As rigorous as Armstrong’s academic inquiry is, his theory might come to nothing without a consideration of the methods by which schools can teach happiness. Fittingly, the longest chapter in the book offers myriad practical suggestions for developing a new “happiness pedagogy.” A small sampling of methods includes: teaching mindfulness, encouraging a wide range of creative expression, practicing gratitude and forgiveness, and encouraging students to reflect on their own unique gifts. Armstrong breaks this down into grade levels, sowing the seeds of a comprehensive curriculum to be implemented from kindergarten to college. He also mentions inspiring programs already in place, such as Inner Kids, MindUP of the Hawn Foundation, and the Mindfulness in Education Network.
“If education can contribute more to our children’s happiness, it ought to,” concludes Armstrong. Educating Angels persuasively argues that this isn’t an impossibly lofty goal, but an entirely achievable one. Educators at all levels will benefit from considering Armstrong’s ideas and their possible implementation in the classroom.
Sheila M. Trask, November 26, 2013
Teacher of twenty-five years, professor, and author Tony Armstrong challenges us to reform our schools and educate our youth by teaching a happiness curriculum in kindergarten through college.

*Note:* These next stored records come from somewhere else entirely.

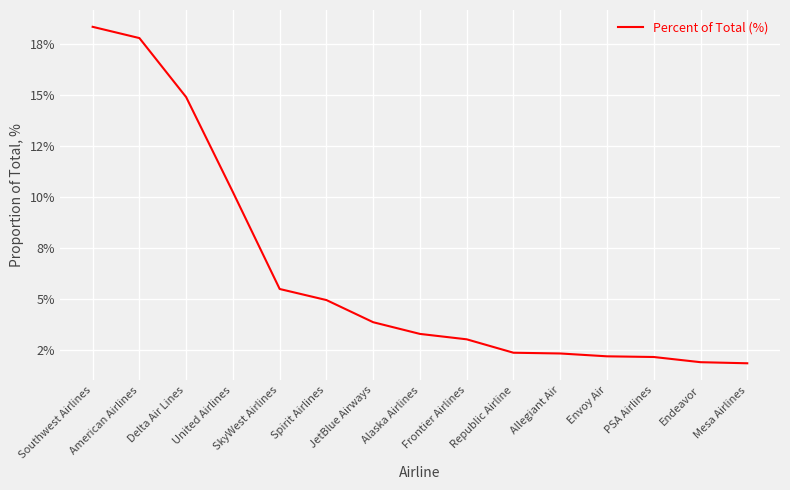

What is the label of the 14th point from the right?

American Airlines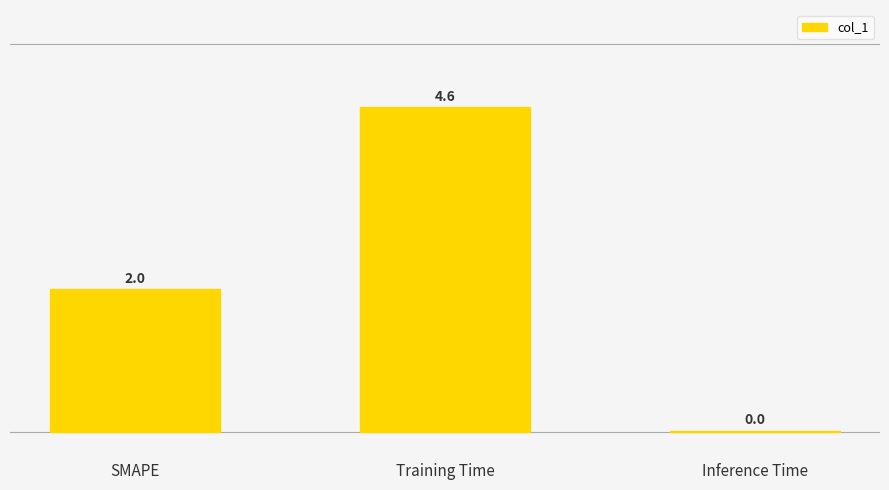

Read the value at SMAPE.

2.0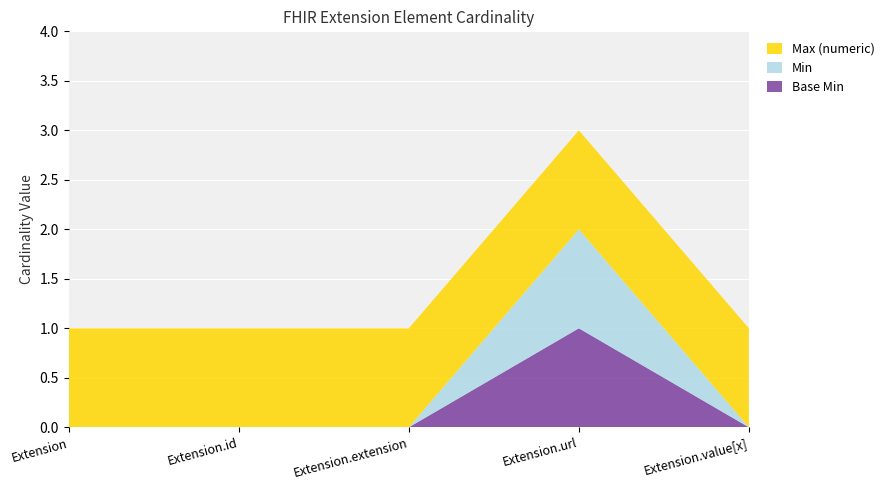

Reading left to right, what are all the values shown in this chart?

Base Min: 0	0	0	1	0
Min: 0	0	0	1	0
Max (numeric): 1	1	1	1	1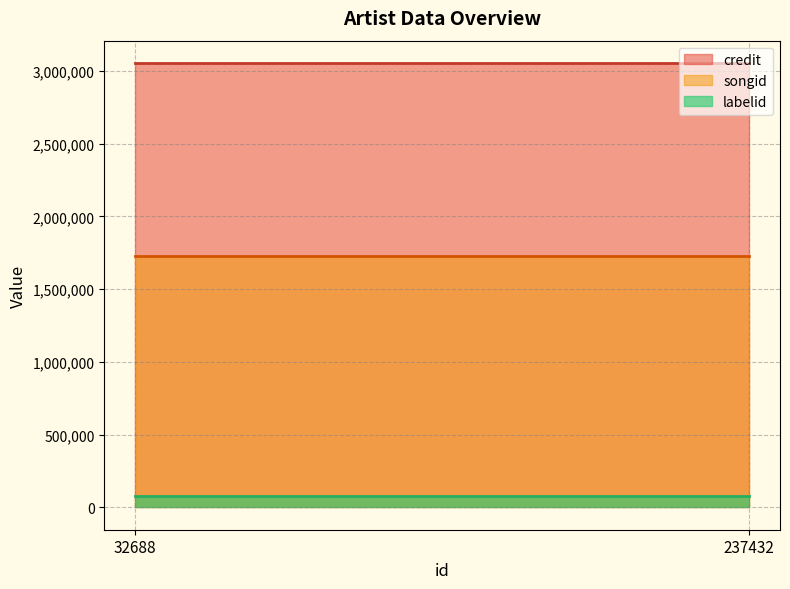

The value of songid at 237432 is 1731256. True or false?

True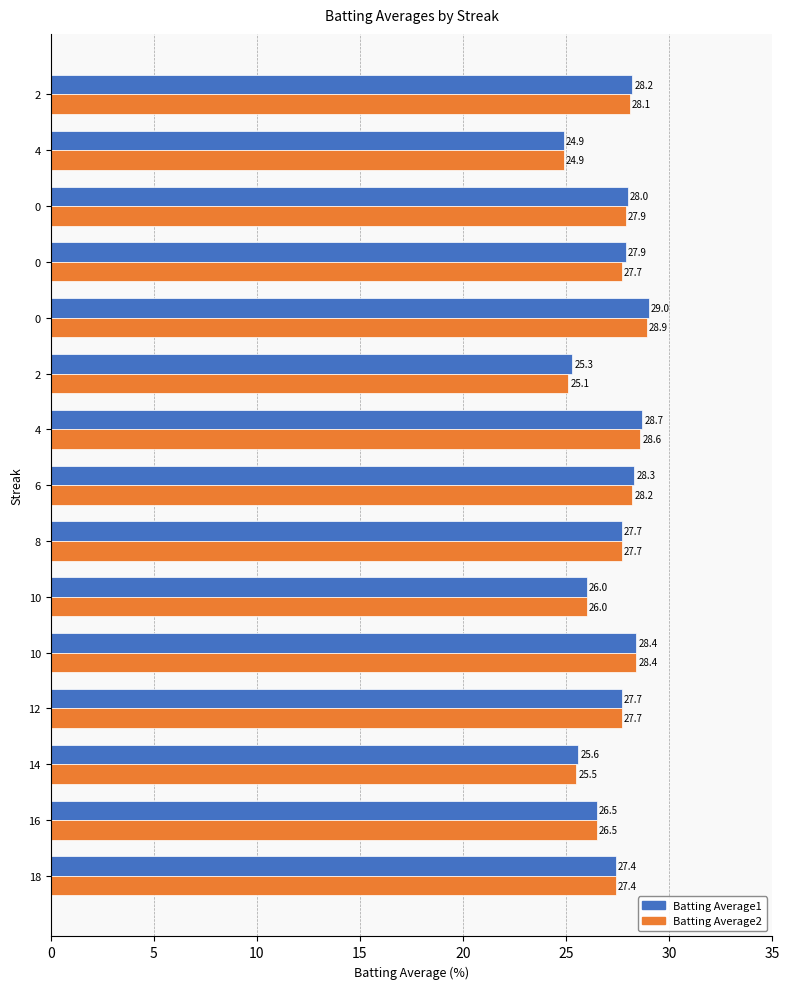

What are all the series names shown in the legend?

Batting Average1, Batting Average2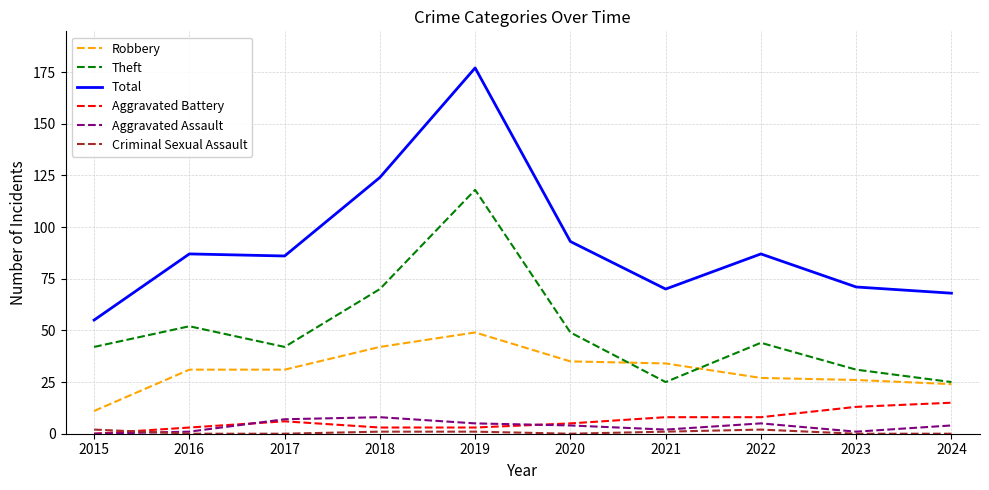

What are all the series names shown in the legend?

Robbery, Theft, Total, Aggravated Battery, Aggravated Assault, Criminal Sexual Assault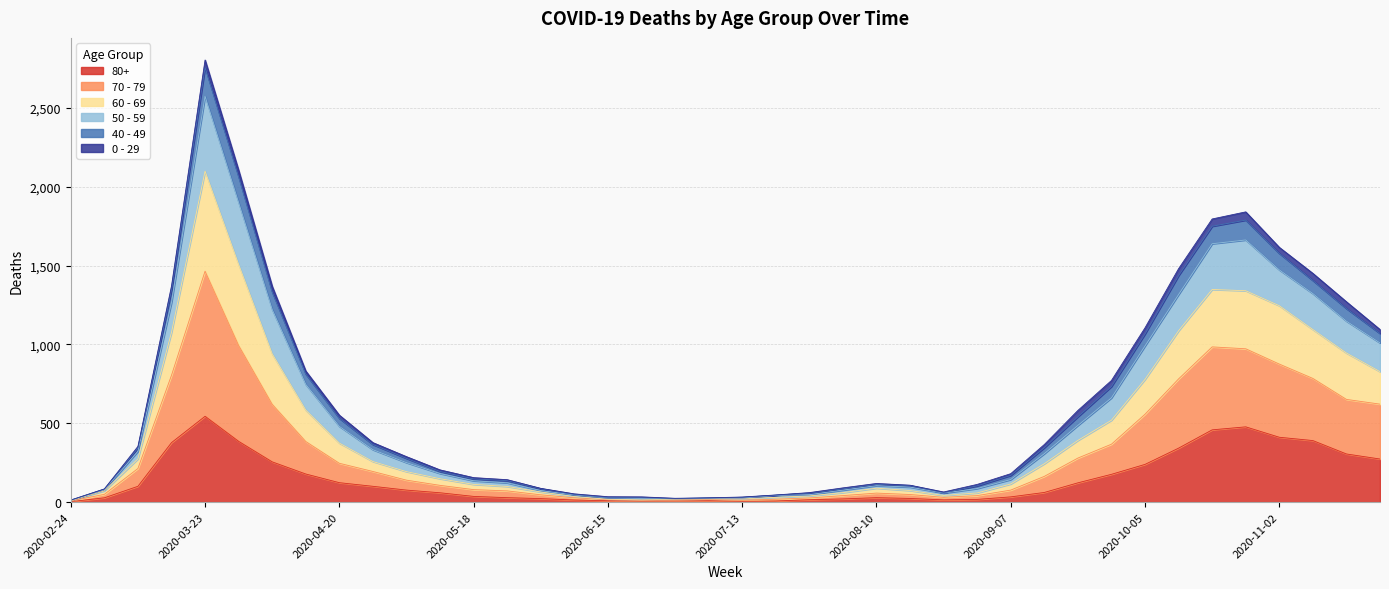

At which category is the sum across all series the highest?

2020-03-23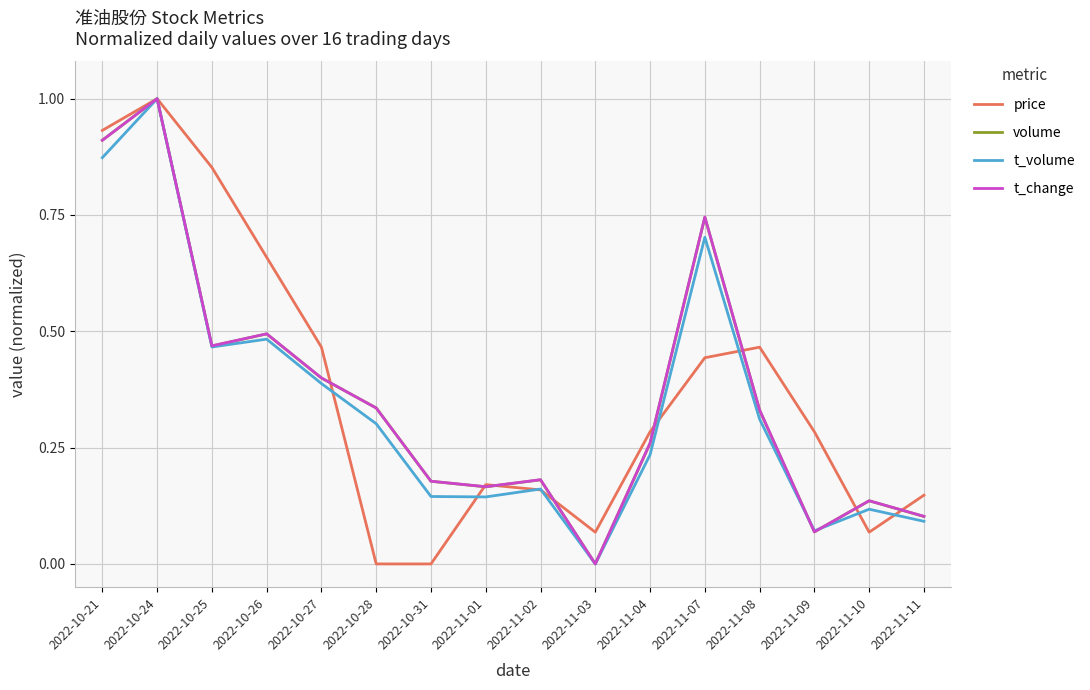

What is the sum of all volume values?

5.8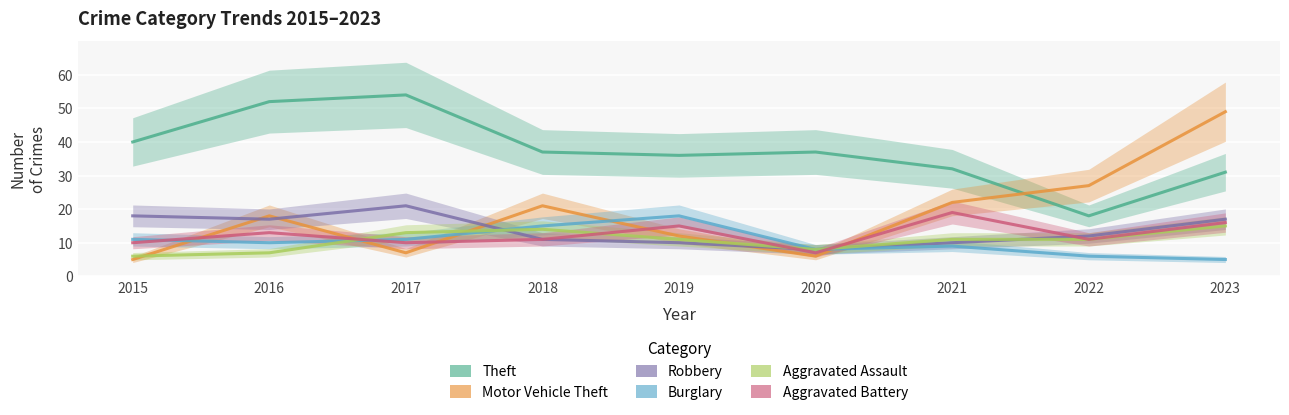

What is the sum of the Motor Vehicle Theft values at 2017 and 2020?

13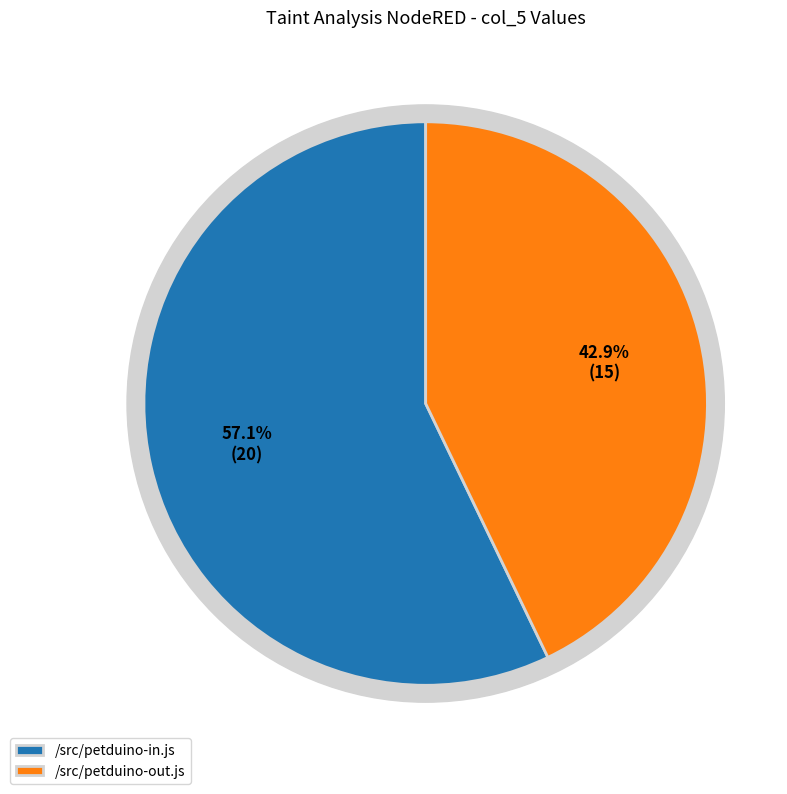

Combined, do /src/petduino-out.js and /src/petduino-in.js account for over 50%?

Yes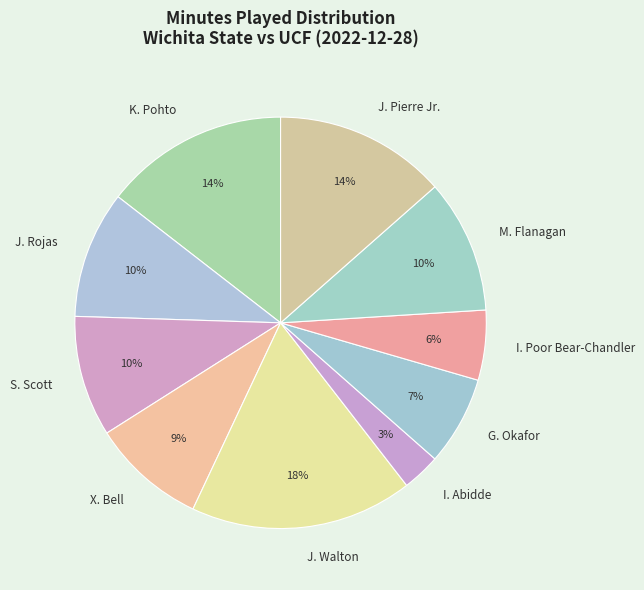

Which category has the biggest portion of the pie?

J. Walton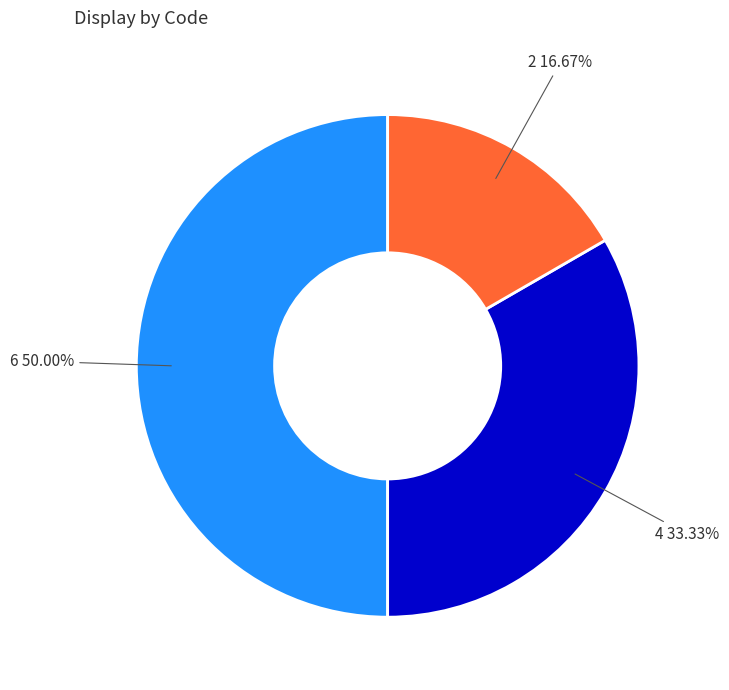

What is the largest slice in the pie chart?

6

Armstrong argues that the ultimate goal in life is happiness; thus, we should teach and prepare our youth to reach this goal. The happiness pedagogy teaches youth to be mindful of their own and others’ feelings. It also teaches students to develop self-actualization and how to understand their thoughts and reasoning as well as those others. It fosters creative behavior, philosophizing, and learning about world religions. This book has potential to give our education system a facelift. Educating Angels is informative, as well as positive and upbeat. It is an empowering read for educators and parents. It is well researched: Armstrong clearly justifies why and how students need to learn how to use their feelings to learn. To create a happiness pedagogy, educators will develop activities for their students which practice using inner awareness, social awareness, means to influence feelings, expression, and engagement and inquiry. It is thought that, through this curriculum, students will become better citizens and happier people. This book has the potential to be the next big evolutional movement in education. Consider this title a must-have for professional collections in school and public libraries.